If you don't have your windows PC setup properly I suppose so. I also never download executable files for other OS's on another OS. I have a server that I use for storage space for things I want all computers to access and it does scans regularly through the day so anything would get caught there.

With that said most people will never run into this issue even with just the minimum AV installed on their computer that the file gets transferd to as long as they are smart about their setup.


----------



## Davenlr (Sep 16, 2006)

OK, Thanks for the suggestions. The only real reason to network to my server would be to play A/V files, and since I have better options (just got my Vizio Co-Star) I think I will be ok. I just wanted to give Linux a try...as I am tired of Windows getting slower and slower with every update. Used to boot right up, now it takes what seems like forever. 

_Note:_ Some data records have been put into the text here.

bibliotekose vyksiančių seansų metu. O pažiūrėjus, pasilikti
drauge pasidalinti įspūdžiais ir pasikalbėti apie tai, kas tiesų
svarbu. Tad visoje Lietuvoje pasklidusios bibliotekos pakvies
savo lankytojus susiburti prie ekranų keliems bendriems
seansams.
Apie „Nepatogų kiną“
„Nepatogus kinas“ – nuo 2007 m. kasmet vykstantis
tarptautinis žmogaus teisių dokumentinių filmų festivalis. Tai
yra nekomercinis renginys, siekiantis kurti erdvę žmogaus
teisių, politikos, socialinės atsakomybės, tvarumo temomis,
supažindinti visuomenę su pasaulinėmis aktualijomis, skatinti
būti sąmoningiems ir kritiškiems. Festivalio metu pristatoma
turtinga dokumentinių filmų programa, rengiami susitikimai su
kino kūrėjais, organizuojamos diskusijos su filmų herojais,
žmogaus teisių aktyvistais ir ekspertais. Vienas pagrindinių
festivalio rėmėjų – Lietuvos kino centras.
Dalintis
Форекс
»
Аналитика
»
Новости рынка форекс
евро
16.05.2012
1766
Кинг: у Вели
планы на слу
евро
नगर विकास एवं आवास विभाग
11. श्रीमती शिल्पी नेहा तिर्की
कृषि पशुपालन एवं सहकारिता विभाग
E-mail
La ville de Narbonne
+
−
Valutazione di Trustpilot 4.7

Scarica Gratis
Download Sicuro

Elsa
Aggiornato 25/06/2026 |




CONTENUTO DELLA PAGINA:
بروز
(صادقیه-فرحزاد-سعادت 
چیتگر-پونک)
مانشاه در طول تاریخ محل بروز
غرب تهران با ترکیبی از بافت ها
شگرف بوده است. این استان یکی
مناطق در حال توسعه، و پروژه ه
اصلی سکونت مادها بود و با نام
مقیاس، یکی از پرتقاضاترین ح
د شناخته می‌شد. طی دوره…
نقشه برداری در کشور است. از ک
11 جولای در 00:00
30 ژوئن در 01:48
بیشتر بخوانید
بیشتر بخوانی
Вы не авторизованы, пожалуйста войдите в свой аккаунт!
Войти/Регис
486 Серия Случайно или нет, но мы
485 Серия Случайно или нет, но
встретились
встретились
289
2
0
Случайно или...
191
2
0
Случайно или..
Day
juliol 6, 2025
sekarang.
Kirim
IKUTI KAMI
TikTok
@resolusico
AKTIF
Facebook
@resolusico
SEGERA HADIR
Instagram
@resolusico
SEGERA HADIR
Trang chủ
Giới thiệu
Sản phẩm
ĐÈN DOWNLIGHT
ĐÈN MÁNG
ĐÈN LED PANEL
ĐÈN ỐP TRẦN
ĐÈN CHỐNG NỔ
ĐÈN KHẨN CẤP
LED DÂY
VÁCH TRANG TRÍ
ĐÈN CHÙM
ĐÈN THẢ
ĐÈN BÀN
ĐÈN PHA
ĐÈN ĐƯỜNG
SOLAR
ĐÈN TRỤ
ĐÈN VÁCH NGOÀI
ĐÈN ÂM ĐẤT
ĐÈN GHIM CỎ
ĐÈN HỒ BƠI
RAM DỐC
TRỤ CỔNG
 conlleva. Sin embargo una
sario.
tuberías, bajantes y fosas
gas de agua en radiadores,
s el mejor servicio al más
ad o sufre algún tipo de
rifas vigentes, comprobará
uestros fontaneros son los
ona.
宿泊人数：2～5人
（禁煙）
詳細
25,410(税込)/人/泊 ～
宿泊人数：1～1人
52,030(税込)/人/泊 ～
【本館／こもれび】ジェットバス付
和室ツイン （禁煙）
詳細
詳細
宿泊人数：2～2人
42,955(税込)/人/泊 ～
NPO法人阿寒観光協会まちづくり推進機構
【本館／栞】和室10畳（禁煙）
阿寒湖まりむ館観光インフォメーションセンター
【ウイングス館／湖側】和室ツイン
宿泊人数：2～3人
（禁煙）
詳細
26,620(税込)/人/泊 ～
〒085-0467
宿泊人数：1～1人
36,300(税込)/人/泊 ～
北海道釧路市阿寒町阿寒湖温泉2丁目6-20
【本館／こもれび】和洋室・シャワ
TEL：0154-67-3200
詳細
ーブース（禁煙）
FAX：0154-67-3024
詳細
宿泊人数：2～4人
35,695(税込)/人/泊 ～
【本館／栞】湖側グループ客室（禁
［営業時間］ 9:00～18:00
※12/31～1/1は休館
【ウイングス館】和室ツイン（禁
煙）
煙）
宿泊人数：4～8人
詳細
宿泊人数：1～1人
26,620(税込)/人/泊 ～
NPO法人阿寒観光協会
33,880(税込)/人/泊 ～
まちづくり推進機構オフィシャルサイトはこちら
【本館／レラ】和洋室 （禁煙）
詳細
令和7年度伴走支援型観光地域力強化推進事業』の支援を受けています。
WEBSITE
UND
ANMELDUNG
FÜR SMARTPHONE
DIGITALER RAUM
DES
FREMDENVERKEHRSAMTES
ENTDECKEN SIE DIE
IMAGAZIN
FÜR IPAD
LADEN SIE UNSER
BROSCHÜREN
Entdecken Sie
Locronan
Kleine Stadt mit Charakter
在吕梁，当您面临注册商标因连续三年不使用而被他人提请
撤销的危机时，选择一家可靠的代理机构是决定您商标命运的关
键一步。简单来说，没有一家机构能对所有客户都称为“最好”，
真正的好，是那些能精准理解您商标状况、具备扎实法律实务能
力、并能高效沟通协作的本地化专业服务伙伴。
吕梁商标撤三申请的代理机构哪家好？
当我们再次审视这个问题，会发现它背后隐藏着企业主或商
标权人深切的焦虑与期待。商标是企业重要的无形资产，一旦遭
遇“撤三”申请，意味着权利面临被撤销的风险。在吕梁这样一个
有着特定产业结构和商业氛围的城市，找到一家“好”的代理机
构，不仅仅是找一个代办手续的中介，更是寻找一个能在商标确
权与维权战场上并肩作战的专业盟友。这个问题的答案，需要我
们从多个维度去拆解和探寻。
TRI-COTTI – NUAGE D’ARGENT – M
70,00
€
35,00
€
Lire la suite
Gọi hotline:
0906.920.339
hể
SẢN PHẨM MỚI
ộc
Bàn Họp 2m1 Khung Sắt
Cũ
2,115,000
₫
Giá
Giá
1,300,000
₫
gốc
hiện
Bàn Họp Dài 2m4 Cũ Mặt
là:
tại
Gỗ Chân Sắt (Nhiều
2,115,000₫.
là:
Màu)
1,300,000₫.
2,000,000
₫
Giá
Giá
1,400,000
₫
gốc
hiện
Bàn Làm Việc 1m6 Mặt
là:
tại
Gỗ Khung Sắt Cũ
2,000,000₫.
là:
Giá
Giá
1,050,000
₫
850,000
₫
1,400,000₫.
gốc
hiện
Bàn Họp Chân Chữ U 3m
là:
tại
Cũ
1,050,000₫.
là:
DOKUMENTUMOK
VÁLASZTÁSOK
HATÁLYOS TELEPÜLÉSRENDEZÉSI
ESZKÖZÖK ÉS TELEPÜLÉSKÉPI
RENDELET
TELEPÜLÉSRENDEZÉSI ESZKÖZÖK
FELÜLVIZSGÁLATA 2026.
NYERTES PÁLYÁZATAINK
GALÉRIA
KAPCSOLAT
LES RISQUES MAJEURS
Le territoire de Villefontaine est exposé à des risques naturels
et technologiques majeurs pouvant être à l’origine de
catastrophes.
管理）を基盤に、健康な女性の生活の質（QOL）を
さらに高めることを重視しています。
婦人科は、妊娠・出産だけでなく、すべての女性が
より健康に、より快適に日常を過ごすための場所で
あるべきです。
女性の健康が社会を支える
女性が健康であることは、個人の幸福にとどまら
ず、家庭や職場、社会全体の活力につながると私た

All I really use this computer for is web surfing, social media, and watching my HDHomerun TV tuner during football season...I found a HDHomerun scanner/viewing program that works fine. I also installed MythTV, but it says "No Tuners Configured" and I have no idea where to configure them, so Ill probably just erase that one.

Ive been reading up on networking to a windows domain, and I think Ill just pass. Looks way to complicated for me, and I am way to old to learn a command line language with cryptic commands.


----------



## bobnielsen (Jun 29, 2006)

Davenlr said:


> OK, Thanks for the suggestions. The only real reason to network to my server would be to play A/V files, and since I have better options (just got my Vizio Co-Star) I think I will be ok. I just wanted to give Linux a try...as I am tired of Windows getting slower and slower with every update. Used to boot right up, now it takes what seems like forever.
> 
> All I really use this computer for is web surfing, social media, and watching my HDHomerun TV tuner during football season...I found a HDHomerun scanner/viewing program that works fine. I also installed MythTV, but it says "No Tuners Configured" and I have no idea where to configure them, so Ill probably just erase that one.
> 
> Ive been reading up on networking to a windows domain, and I think Ill just pass. Looks way to complicated for me, and I am way to old to learn a command line language with cryptic commands.


When I first looked at Linux I also thought it looked a bit complicated, so I waited until after I had retired so I would have time to learn (it's been 18 years and I'm still learning). 

In those days you had to use the command line for most things and I still prefer it although the GUIs have improved a lot.


----------



## Shades228 (Mar 18, 2008)

Davenlr said:


> OK, Thanks for the suggestions. The only real reason to network to my server would be to play A/V files, and since I have better options (just got my Vizio Co-Star) I think I will be ok. I just wanted to give Linux a try...as I am tired of Windows getting slower and slower with every update. Used to boot right up, now it takes what seems like forever.
> 
> All I really use this computer for is web surfing, social media, and watching my HDHomerun TV tuner during football season...I found a HDHomerun scanner/viewing program that works fine. I also installed MythTV, but it says "No Tuners Configured" and I have no idea where to configure them, so Ill probably just erase that one.
> 
> Ive been reading up on networking to a windows domain, and I think Ill just pass. Looks way to complicated for me, and I am way to old to learn a command line language with cryptic commands.


Unfortunately Windows needs to be blasted out about every 6-8 months depending on how much stuff you install. A good way to have it setup is to use all of your data on one drive and then your OS on a smaler fast drive. Then just make an image of a clean install that's patched, with no other programs installed, and just refresh that image once every 6 months. Install the programs you actually use and you're computer will be as fast as you remember it.



bobnielsen said:


> When I first looked at Linux I also thought it looked a bit complicated, so I waited until after I had retired so I would have time to learn (it's been 18 years and I'm still learning).
> 
> In those days you had to use the command line for most things and I still prefer it although the GUIs have improved a lot.


You never have to remember where to look for an icon in the command line. It also teaches you a lot more to use command lines than a GUI.


----------



## bobnielsen (Jun 29, 2006)

Shades228 said:


> You never have to remember where to look for an icon in the command line. It also teaches you a lot more to use command lines than a GUI.


Even with OS X, I find myself bring up a terminal a few times a day to perform command line stuff.


----------